Onun kasasında olduğunu bilmenin güveniyle yepyeni bir iyimserlikle işine tekrar dört elle sarıldı. Küçük büyük demeden tüm işleri değerlendirmeye başladı. Ödeme planlarını yeniden yapılandırdı. İyi yapılan işler yeni işle­ri doğurdu. Birkaç ay sonra tekrar işlerini yoluna koya­bilmişti.

İlerleyen zamanda ise borçlarından tümüyle kurtul­muştu; hatta para kazanmaya başlamıştı. Tüm bir yıl bo­yunca çalıştı durdu. Tam bir yıl sonra, elinde bozulmamış çek ile parka gitti.

Kararlaştırılmış saatin gelmesini bekle­di. Tam zamanında yaşlı adamın hızla ona doğru geldiği­ni gördü. Tam ona çekini geri verip başarı öyküsünü pay­laşacakken bir hemşire koşarak geldi ve adamı yakaladı. Hemşire “Onu bulduğuma çok sevindim, umarım sizi ra­hatsız etmemiştir!” dedi. “Çünkü bu bey sürekli olarak huzur evinden kaçıp, bu parka geliyor. Herkese kendisi­nin çok zengin biri olduğunu söylüyor.” diye ekledi. Hemşire adamın koluna girip onunla birlikte uzaklaştı.

İşadamı şaşkın bir şekilde öylece donup kaldı. Bütün bir yıl boyunca arkasında yüz bin dolar olduğuna inana­rak işler almış, yapmış ve satmıştı. Birden, hayatının akı­şını değiştiren şeyin para olmadığını fark etti. Hayatını değiştiren şey yeniden kendinde bulduğu kendine güven ve inançtı.

Başarının sırrı, kasamızda duran değil, kalbimizde ve kafamızda olanlardır. Başka yerde aramaya gerek yok.

DENEMEYİ GÖZE ALMAK

Eski zamanlarda bilge bir kral vardı. Kral maiyetinden bi­rine önemli bir görev verecekti.

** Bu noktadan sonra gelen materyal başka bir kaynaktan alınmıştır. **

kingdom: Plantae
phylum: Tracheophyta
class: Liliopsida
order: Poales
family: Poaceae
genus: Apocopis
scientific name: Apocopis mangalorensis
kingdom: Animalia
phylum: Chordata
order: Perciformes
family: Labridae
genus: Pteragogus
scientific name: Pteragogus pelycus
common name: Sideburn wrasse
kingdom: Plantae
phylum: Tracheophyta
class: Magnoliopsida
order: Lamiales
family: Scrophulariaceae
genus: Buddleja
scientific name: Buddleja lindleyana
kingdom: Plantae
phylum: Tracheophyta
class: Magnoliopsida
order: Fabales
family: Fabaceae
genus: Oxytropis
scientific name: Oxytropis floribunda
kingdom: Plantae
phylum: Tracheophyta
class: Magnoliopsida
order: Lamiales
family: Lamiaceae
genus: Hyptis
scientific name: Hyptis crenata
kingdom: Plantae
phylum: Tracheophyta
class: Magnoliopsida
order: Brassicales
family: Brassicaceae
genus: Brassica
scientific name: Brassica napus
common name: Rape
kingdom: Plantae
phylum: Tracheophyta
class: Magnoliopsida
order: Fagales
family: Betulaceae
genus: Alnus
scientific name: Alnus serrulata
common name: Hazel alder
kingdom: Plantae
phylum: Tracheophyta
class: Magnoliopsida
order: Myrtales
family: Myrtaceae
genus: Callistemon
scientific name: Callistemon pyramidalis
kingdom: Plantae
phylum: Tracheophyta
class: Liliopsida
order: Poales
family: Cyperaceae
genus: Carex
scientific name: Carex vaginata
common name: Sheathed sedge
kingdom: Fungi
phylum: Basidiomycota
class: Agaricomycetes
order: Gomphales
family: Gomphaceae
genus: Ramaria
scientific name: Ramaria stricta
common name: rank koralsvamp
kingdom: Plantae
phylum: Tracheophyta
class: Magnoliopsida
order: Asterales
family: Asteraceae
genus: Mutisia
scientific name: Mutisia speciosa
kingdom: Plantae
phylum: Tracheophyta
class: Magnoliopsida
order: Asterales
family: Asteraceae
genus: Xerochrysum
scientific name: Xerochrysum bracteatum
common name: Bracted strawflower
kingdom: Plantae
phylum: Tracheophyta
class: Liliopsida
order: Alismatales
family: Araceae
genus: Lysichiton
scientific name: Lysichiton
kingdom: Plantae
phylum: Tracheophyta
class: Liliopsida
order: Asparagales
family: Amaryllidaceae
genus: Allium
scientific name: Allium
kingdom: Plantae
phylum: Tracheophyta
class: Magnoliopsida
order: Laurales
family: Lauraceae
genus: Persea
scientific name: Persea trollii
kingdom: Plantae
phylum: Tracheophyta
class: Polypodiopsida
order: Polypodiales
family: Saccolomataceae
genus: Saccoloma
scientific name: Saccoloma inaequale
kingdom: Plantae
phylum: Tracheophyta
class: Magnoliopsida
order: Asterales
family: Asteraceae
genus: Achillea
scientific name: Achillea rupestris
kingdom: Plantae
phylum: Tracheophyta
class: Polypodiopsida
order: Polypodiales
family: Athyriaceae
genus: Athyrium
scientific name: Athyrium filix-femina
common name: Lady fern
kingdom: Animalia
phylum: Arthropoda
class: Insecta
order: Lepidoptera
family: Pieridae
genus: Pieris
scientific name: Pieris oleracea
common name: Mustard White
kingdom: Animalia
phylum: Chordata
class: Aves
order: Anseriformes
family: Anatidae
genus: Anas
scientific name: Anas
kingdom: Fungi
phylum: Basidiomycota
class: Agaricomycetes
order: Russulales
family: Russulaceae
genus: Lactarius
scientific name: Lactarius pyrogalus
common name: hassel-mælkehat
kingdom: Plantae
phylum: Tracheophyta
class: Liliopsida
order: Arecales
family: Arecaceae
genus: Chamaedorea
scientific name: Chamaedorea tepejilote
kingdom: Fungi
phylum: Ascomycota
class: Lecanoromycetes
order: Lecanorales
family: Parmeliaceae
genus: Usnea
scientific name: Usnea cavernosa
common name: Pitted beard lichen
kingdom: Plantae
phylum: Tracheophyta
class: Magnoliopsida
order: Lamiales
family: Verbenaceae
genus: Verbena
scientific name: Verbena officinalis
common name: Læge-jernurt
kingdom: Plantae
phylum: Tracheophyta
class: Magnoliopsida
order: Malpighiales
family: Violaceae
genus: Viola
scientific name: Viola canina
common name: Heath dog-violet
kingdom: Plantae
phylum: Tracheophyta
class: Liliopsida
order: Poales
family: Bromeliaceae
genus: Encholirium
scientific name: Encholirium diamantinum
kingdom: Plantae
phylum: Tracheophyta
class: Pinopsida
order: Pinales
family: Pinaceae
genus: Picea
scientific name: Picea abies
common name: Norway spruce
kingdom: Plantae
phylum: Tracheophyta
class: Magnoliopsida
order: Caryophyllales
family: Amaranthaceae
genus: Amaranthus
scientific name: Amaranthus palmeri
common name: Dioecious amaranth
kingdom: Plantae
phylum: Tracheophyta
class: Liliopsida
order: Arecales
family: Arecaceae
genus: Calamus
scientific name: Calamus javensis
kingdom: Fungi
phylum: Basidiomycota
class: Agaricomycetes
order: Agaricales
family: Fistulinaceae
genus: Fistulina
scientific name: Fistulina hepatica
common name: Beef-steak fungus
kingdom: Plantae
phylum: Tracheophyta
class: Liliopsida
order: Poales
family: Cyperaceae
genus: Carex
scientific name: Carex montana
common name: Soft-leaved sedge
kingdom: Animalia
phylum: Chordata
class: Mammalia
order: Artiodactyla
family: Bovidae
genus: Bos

Çok sayıda kişi bu göreve talipti ve kral bir seçim yapmak durumundaydı. Nihayet adaylar için bir imtihan düzenledi.

Kral, adayların sarayın dış kapısının önünde toplan­malarını emretti. Kapı çok büyük ve ağırdı; tek bir kişinin bu kapıyı açıp kapatması söz konusu bile değildi. Kral maiyetine seslendi: “Kapıyı kim açabilirse görev onun­dur!” dedi.

Adaylardan bazıları “açamayız” der gibi başlarını salladılar. Peşin hükümlü olmayan diğerleri ise kapıyı daha yakından incelemek istediler; fakat neticede onlar da kapıyı açamayacaklarını belirttiler.

O sırada kralın lordlarından biri kapının yanına gitti; dikkatlice kapıyı yokladı ve sonunda bütün gücüyle ka­pıya yüklendi. Kapı ağır ağır açılmaya başladı, insanlar şaşkınlıkla bakakalmışlardı. Bu nasıl olabilirdi? Aslında durum göründüğü kadar karmaşık değildi. Kral, önceden kapının arkasına gizlice bir düzenek yaptırmıştı ve bu sa­yede kapının tek bir kişi tarafından açılabilmesi mümkün olmuştu. Kral bu sayede adaylardaki deneme isteği ve yürekliği açığa çıkarmak istiyordu.

Kral lordu yanına çağırdı ve ona şöyle dedi: “Sadece gördüklerine ve işittiklerine bağlı kalmadan kendi gücü­nü devreye soktuğun ve denemeyi göze aldığın için sa­raydaki görevi sen alacaksın.”

KİM KAZANACAK

Bir Kızılderili kabilesinde yaşlılardan biri kabilenin ço­cuklarına eğitim veriyordu. Onlara dedi ki:

“İçimde bir savaş var. Korkunç bir savaş… İki kurt arasında… Bu kurtlardan birisi korkuyu, öfkeyi, kıskanç­lığı, üzüntüyü, pişmanlığı, açgözlülüğü, kibiri, kendine acımayı, suçluluğu, küskünlüğü, aşağılık duygusunu, ya­lanları, yapmacık gururu, üstünlük taslamayı ve egoyu temsil ediyor. Diğeri ise zevki, huzuru, sevgiyi, umudu paylaşmayı, cömertliği, dinginliği, alçakgönüllülüğü, ne­zaketi, yardımseverliliği, dostluğu, anlayışı, merhameti ve inancı temsil ediyor. Aynı savaş sizin içinizde de sürüyor ve diğer tüm insanların içinde… “

Çocuklar anlatılanları anlamak için bir dakika dü­şündüler ve içlerinden biri yaşlı Kızılderili’ye sordu:

“Hangi kurt kazanacak?”

Yaşlı Kızılderili kısaca cevap verdi:

“Beslediğiniz… “

sayginnlp

Share
Published by
sayginnlp

Recent Posts

Üslup Çeşitleri ve Doğru Üslup Belirlemenin Önemi

Eğer iyi bir konuşmacı olmak istiyorsanız üslubunuzu geliştirme ve üslup çeşitleri konusuna kafa yormalısınız. Her…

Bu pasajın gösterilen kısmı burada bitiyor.